> Extracted text
+ + +
Conservation of Mass: The Weight Stays the Same, Even When the Stuff Changes
"Measure and graph quantities to provide evidence that regardless of the type of change that occurs when heating, cooling, or mixing substances, the total weight of matter is conserved."
"Examples of reactions or changes could include phase changes, dissolving, and mixing that form new substances."
"Assessment does not include distinguishing mass and weight."
The three dimensions packed into this standard
Every standard bundles a DCI (the content), a SEP (the science practice), and a CCC (the crosscutting lens). They run in the same task, not in sequence.
"The amount (weight) of matter is conserved when it changes form, even in transitions in which it seems to vanish."
"No matter what reaction or change in properties occurs, the total weight of the substances does not change. (Boundary: Mass and weight are not distinguished at this grade level.)"
Here is the whole idea: when you heat, cool, or mix stuff, the weight never changes. Melt an ice cube in a sealed bag and the bag weighs the same. The matter is still all there, just in a new form. 5th graders prove this by weighing before and after.
"Measure and graph quantities such as weight to address scientific and engineering questions and problems."
5th graders aren't told the answer. They put a container on a balance, read the weight, write it down, make a change, then weigh again. They graph the before and after as two bars. When the bars are the same height, their own data answers the question for them.
+ + +
> Material for this task
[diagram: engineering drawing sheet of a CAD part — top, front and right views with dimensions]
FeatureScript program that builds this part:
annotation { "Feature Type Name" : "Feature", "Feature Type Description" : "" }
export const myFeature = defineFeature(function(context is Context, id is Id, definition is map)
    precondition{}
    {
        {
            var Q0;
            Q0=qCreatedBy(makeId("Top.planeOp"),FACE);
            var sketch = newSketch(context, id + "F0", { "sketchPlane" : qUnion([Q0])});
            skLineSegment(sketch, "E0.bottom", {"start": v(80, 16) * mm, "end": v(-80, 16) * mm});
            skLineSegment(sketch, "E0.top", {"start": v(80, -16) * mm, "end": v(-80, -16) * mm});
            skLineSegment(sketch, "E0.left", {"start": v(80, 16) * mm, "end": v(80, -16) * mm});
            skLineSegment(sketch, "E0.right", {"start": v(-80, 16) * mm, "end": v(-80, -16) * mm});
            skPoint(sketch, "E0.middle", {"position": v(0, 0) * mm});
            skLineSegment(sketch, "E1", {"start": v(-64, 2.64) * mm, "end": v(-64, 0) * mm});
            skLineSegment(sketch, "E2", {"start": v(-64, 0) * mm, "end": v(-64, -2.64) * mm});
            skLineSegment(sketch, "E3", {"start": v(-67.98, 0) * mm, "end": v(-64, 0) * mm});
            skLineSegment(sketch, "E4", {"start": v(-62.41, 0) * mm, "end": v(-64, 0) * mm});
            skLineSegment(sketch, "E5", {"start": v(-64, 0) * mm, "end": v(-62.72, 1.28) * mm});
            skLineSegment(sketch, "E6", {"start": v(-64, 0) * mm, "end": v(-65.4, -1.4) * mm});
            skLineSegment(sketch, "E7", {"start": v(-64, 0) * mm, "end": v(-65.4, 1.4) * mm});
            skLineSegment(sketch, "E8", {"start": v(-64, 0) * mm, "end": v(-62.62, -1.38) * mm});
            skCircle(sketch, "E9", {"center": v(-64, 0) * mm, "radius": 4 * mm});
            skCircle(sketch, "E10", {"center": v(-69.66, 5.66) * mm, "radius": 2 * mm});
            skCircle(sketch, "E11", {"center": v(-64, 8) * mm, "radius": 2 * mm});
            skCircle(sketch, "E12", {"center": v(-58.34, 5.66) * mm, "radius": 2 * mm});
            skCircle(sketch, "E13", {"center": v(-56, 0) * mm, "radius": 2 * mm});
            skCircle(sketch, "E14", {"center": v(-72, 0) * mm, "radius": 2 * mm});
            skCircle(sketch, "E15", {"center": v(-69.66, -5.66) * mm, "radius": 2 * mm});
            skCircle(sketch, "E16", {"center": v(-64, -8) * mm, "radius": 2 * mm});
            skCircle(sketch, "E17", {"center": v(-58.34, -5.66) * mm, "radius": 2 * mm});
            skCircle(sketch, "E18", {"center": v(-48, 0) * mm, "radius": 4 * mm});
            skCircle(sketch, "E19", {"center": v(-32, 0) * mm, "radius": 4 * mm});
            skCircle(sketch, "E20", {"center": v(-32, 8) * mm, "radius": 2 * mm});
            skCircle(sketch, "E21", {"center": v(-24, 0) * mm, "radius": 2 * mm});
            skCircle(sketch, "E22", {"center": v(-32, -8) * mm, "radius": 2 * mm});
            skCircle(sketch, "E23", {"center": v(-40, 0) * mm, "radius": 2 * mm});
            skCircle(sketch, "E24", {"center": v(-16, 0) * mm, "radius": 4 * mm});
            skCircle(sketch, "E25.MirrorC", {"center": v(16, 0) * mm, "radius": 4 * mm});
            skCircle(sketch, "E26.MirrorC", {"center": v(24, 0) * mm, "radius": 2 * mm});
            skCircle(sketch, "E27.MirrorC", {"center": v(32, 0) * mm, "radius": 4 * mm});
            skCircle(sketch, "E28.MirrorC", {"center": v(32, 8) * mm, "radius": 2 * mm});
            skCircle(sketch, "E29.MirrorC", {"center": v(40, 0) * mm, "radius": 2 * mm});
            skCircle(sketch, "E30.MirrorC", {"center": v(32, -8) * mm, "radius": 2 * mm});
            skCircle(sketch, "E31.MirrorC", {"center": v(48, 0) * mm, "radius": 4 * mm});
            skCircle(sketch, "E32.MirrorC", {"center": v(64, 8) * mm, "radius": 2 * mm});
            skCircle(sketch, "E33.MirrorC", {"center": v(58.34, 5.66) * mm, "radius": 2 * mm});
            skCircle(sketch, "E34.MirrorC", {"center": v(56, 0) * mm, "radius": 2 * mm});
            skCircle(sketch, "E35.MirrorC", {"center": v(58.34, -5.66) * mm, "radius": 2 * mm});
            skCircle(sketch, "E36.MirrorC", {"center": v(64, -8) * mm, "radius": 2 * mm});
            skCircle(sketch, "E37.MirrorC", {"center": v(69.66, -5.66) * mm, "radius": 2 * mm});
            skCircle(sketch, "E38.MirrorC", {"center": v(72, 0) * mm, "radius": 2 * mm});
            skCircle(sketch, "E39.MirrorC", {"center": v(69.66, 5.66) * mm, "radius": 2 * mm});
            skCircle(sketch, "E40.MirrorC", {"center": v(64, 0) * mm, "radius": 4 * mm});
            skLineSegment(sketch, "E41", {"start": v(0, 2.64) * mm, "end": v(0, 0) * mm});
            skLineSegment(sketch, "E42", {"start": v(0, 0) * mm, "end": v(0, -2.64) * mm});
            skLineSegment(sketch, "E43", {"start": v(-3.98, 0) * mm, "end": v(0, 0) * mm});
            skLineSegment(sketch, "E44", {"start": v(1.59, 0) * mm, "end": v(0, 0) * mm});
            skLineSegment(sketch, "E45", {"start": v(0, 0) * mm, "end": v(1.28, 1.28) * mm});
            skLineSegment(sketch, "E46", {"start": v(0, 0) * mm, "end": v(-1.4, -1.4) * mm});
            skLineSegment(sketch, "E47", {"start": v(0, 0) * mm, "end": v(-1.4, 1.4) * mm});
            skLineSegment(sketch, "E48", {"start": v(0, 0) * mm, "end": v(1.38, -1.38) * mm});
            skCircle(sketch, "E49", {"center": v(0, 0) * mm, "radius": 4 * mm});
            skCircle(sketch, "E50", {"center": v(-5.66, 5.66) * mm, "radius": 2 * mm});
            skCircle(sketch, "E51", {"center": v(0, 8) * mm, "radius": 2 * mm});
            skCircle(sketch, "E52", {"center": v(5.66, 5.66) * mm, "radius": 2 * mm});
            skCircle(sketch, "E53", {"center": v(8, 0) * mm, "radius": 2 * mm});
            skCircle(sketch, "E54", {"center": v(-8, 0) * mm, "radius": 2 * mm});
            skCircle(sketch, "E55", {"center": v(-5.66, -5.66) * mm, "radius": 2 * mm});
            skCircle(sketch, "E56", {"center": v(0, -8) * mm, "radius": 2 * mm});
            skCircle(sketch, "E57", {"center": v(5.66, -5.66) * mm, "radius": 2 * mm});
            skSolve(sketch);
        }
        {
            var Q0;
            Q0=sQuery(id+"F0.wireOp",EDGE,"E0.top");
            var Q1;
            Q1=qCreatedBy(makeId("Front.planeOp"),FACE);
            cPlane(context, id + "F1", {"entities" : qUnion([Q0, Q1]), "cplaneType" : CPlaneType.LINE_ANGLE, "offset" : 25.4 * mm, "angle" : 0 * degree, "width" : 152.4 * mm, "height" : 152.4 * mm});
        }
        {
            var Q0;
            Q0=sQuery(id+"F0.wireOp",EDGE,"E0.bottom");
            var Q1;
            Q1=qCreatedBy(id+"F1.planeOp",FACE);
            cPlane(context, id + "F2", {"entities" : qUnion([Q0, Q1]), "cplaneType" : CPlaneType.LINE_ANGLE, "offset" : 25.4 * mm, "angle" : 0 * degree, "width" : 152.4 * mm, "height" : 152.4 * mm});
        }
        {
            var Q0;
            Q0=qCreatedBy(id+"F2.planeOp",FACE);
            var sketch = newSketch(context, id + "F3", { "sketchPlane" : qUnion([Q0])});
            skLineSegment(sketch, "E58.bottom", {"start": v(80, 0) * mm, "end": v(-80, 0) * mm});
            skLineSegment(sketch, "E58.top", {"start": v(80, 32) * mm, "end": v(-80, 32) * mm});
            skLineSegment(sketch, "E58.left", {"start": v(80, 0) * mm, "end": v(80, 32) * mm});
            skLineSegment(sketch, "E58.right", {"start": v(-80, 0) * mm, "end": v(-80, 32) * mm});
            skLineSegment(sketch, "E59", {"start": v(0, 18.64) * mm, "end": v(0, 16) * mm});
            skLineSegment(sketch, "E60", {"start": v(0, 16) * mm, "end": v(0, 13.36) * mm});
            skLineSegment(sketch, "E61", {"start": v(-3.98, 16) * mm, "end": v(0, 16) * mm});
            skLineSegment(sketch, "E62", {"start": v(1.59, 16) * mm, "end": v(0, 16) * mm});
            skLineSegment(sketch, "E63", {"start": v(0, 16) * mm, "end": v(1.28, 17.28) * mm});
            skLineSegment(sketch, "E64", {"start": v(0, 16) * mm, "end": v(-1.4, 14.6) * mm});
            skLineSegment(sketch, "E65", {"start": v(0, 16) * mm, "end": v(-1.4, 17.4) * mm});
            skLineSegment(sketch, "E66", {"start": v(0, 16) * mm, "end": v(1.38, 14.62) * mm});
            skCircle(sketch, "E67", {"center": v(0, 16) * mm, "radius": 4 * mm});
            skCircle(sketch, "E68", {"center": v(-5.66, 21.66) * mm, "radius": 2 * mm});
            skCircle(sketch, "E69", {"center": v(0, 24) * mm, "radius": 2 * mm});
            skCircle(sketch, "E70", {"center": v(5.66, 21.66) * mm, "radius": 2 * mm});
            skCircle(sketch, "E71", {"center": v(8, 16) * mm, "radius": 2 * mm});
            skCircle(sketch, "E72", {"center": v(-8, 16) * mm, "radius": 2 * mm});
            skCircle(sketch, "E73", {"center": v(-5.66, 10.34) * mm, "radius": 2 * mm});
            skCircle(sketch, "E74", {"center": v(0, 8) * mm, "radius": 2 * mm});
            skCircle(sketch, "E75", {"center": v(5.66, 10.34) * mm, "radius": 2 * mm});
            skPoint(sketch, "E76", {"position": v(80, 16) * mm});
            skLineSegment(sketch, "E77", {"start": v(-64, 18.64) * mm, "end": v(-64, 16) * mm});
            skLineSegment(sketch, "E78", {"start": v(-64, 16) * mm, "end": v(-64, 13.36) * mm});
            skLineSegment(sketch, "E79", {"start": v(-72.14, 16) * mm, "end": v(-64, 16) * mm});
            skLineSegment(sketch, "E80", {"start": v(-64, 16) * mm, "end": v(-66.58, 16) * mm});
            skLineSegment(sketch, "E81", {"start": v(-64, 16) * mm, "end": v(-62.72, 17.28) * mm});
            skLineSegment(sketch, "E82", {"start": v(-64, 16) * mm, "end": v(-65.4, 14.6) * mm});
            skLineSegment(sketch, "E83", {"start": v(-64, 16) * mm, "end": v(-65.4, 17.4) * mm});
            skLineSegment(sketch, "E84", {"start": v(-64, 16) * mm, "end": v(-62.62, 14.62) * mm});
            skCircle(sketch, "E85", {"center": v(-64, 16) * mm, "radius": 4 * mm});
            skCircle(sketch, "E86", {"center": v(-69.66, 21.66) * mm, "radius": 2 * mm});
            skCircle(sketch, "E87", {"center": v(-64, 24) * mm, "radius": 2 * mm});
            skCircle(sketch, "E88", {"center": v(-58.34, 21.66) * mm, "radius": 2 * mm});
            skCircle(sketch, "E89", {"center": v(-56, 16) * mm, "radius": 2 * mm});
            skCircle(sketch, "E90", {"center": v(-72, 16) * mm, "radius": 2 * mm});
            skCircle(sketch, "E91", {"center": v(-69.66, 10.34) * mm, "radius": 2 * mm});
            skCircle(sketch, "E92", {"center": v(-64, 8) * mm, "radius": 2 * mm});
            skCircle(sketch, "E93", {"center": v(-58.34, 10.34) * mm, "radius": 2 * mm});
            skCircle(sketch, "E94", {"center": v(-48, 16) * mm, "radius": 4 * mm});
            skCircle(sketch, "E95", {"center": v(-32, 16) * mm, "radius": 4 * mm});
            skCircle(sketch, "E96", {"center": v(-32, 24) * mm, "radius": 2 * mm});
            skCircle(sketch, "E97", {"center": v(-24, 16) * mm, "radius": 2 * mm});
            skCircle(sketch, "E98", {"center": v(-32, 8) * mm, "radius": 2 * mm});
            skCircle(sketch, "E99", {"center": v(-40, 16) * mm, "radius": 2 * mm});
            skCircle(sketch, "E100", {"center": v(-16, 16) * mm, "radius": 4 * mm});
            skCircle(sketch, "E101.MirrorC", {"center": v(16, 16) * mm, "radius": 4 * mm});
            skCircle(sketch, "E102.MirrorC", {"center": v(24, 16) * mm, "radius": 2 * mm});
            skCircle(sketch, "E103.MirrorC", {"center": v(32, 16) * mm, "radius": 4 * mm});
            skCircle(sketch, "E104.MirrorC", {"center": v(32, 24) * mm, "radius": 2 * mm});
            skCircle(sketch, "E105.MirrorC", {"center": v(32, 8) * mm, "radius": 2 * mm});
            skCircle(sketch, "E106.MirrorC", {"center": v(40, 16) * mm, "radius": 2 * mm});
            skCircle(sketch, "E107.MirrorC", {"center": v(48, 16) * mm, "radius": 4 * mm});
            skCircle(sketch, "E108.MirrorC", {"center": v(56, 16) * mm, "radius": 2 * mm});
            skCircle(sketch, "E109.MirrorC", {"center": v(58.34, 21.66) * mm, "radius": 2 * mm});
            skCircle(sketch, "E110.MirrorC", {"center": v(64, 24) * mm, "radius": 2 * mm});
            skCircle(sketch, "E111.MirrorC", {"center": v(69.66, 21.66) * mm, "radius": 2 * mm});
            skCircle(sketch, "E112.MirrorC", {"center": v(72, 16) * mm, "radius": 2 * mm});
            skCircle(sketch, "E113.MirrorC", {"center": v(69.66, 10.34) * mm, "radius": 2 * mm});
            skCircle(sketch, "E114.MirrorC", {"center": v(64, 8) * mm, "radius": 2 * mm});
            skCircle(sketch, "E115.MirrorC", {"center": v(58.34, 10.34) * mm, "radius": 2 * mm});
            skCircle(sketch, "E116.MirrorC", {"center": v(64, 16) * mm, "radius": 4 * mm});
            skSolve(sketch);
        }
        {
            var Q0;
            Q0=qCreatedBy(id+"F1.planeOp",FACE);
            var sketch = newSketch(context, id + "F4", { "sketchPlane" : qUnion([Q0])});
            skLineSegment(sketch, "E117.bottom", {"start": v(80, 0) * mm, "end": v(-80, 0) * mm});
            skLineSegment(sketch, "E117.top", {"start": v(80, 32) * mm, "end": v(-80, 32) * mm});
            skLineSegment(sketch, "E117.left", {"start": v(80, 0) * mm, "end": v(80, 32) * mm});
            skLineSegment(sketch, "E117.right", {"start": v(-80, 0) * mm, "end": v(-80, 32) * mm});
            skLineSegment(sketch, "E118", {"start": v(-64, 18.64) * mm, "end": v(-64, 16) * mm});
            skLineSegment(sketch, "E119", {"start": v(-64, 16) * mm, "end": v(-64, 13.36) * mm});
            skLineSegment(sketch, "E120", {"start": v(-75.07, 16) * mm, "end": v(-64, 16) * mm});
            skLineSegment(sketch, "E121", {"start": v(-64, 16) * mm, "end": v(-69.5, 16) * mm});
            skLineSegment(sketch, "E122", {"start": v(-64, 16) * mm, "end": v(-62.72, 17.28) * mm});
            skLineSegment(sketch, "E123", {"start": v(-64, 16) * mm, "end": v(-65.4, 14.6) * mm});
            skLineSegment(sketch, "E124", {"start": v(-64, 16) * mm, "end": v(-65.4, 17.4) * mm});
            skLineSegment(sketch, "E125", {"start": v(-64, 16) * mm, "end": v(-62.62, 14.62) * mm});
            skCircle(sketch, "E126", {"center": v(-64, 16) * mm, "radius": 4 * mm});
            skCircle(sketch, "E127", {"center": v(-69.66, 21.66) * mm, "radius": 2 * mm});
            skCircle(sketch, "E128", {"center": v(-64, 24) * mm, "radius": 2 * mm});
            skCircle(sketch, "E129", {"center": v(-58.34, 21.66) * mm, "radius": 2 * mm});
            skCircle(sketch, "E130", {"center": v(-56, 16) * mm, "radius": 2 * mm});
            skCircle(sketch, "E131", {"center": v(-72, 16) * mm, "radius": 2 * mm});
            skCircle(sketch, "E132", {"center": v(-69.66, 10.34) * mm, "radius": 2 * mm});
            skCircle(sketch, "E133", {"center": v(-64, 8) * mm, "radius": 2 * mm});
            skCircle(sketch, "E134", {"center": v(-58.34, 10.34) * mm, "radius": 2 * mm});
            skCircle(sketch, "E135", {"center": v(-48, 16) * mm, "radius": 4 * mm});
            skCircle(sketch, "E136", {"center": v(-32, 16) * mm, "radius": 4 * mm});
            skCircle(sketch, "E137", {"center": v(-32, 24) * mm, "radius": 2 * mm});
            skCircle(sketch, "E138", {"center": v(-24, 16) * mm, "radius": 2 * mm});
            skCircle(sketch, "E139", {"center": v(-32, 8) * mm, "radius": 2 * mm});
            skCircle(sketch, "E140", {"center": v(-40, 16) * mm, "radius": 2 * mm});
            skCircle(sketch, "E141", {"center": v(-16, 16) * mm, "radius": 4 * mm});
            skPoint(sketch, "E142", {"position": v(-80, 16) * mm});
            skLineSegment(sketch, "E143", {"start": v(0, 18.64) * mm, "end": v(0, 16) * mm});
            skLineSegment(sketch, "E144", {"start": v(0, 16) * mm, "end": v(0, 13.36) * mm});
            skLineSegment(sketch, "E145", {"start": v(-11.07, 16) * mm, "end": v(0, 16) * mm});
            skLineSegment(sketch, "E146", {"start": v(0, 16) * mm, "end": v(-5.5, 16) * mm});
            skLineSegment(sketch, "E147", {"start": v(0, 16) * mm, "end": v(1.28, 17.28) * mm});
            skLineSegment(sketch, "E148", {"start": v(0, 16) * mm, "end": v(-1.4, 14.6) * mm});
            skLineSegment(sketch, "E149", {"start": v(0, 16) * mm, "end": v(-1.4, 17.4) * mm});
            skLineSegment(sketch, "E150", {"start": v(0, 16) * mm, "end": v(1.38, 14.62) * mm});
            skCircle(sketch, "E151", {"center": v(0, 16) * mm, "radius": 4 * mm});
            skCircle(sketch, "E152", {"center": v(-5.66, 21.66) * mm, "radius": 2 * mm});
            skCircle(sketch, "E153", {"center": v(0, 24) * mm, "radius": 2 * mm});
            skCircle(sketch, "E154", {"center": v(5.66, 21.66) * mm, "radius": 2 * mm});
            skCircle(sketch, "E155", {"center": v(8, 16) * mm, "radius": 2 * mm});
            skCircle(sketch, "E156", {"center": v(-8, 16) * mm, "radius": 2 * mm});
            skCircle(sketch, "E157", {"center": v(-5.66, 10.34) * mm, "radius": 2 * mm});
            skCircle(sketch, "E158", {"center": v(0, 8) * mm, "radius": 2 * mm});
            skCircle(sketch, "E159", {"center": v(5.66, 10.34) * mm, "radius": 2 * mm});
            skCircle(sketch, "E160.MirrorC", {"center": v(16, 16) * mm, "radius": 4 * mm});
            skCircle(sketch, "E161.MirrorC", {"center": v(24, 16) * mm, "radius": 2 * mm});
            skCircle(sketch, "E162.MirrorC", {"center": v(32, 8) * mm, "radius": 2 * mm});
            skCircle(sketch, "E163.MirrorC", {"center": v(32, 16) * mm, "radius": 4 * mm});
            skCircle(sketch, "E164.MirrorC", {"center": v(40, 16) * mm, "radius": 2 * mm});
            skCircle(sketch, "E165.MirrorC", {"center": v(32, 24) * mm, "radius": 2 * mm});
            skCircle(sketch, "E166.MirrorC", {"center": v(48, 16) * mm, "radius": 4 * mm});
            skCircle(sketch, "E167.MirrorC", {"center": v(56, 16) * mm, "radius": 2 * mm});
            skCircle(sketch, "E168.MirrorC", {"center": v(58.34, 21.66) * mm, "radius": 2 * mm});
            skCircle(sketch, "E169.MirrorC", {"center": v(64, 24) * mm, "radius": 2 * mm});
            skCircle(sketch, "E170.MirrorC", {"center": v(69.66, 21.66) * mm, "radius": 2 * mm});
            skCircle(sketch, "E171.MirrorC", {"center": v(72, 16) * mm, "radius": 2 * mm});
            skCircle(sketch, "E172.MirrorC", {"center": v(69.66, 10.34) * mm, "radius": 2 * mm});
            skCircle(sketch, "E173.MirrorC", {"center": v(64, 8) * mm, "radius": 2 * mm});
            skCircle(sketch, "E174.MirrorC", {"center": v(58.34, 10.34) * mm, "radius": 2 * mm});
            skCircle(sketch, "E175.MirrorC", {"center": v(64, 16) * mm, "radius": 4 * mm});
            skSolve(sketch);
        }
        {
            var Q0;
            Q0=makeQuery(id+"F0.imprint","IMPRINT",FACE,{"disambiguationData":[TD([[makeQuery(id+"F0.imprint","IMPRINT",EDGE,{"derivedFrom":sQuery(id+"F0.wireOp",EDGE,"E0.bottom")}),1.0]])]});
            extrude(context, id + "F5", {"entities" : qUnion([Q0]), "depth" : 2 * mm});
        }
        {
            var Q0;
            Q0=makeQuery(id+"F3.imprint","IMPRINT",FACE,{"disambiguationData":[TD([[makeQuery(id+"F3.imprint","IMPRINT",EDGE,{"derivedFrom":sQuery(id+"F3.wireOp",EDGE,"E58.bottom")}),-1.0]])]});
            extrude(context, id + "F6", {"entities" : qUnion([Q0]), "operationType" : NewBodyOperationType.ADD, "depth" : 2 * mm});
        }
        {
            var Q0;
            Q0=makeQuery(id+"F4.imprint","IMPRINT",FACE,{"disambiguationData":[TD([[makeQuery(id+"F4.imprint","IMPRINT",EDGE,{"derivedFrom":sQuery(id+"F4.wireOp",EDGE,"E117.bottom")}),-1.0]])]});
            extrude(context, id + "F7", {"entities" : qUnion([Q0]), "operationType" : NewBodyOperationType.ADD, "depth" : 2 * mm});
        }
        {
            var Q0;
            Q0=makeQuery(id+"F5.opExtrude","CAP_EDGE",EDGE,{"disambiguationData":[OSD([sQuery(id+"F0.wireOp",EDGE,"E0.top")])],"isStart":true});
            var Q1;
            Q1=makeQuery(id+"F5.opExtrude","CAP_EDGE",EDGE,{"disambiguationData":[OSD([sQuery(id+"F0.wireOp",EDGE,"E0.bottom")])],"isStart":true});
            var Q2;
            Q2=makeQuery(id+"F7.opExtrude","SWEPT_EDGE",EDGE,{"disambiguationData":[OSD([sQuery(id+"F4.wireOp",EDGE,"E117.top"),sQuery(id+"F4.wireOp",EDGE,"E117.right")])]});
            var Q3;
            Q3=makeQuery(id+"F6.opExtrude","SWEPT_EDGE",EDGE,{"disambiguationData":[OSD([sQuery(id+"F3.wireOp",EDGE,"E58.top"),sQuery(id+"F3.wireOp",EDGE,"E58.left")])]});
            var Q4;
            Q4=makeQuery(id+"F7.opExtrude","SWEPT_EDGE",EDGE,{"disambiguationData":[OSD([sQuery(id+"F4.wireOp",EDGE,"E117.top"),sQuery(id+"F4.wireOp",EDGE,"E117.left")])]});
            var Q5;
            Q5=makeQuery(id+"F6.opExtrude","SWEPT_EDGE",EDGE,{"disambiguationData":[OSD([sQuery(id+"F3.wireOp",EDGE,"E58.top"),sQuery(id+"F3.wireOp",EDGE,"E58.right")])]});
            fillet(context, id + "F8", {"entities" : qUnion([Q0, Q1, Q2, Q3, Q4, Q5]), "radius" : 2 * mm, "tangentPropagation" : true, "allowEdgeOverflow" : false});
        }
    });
+ + +
> Work to do
1. In the conservation of mass text, how do 5th graders graph their before-and-after weights?
2. Copy the rows from their first line through the line with "v(-64, 2.64) *", including both of those lines.

> Outputs by task
1. They graph them as two bars, one for before and one for after.

2.
[diagram: engineering drawing sheet of a CAD part — top, front and right views with dimensions]
FeatureScript program that builds this part:
annotation { "Feature Type Name" : "Feature", "Feature Type Description" : "" }
export const myFeature = defineFeature(function(context is Context, id is Id, definition is map)
    precondition{}
    {
        {
            var Q0;
            Q0=qCreatedBy(makeId("Top.planeOp"),FACE);
            var sketch = newSketch(context, id + "F0", { "sketchPlane" : qUnion([Q0])});
            skLineSegment(sketch, "E0.bottom", {"start": v(80, 16) * mm, "end": v(-80, 16) * mm});
            skLineSegment(sketch, "E0.top", {"start": v(80, -16) * mm, "end": v(-80, -16) * mm});
            skLineSegment(sketch, "E0.left", {"start": v(80, 16) * mm, "end": v(80, -16) * mm});
            skLineSegment(sketch, "E0.right", {"start": v(-80, 16) * mm, "end": v(-80, -16) * mm});
            skPoint(sketch, "E0.middle", {"position": v(0, 0) * mm});
            skLineSegment(sketch, "E1", {"start": v(-64, 2.64) * mm, "end": v(-64, 0) * mm});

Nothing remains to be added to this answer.